_THE PROBLEM_:
Find the lines below holding the word "Metzeler" and copy each of them.

_DATA FOR THIS TASK_:

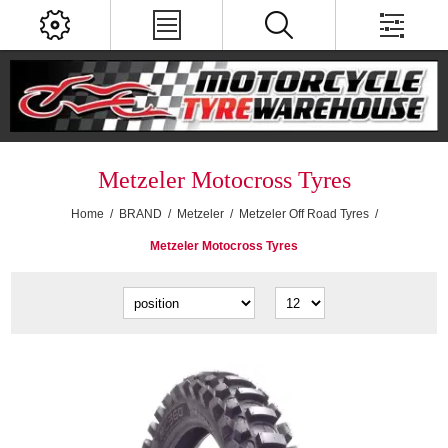
Metzeler Motocross Tyres
Home
/
BRAND
/
Metzeler
/
Metzeler Off Road Tyres
/
Metzeler Motocross Tyres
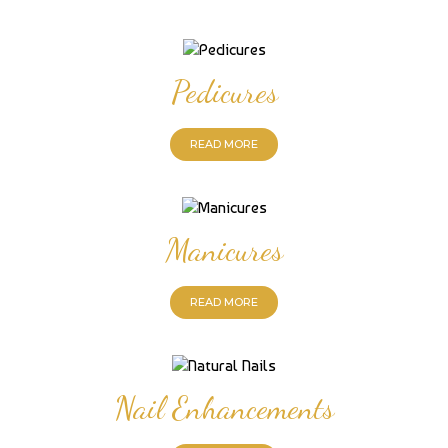
Pedicures
READ MORE
Manicures
READ MORE
Nail Enhancements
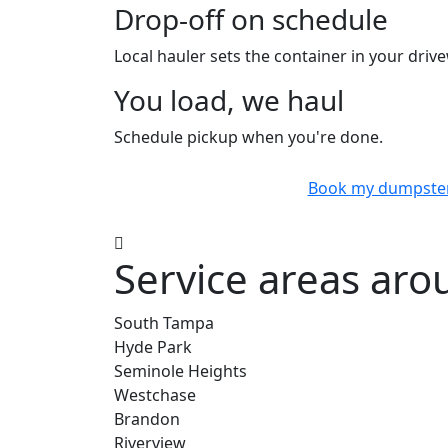
Drop-off on schedule
Local hauler sets the container in your drive
You load, we haul
Schedule pickup when you're done.
Book my dumpste
Service areas ar
South Tampa
Hyde Park
Seminole Heights
Westchase
Brandon
Riverview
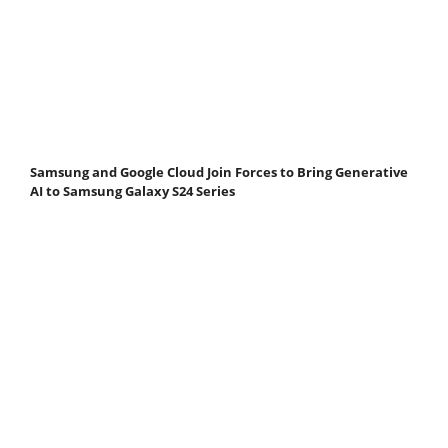
Samsung and Google Cloud Join Forces to Bring Generative
AI to Samsung Galaxy S24 Series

_ANSWER BOX_:
Metzeler Motocross Tyres
Metzeler
Metzeler Off Road Tyres
Metzeler Motocross Tyres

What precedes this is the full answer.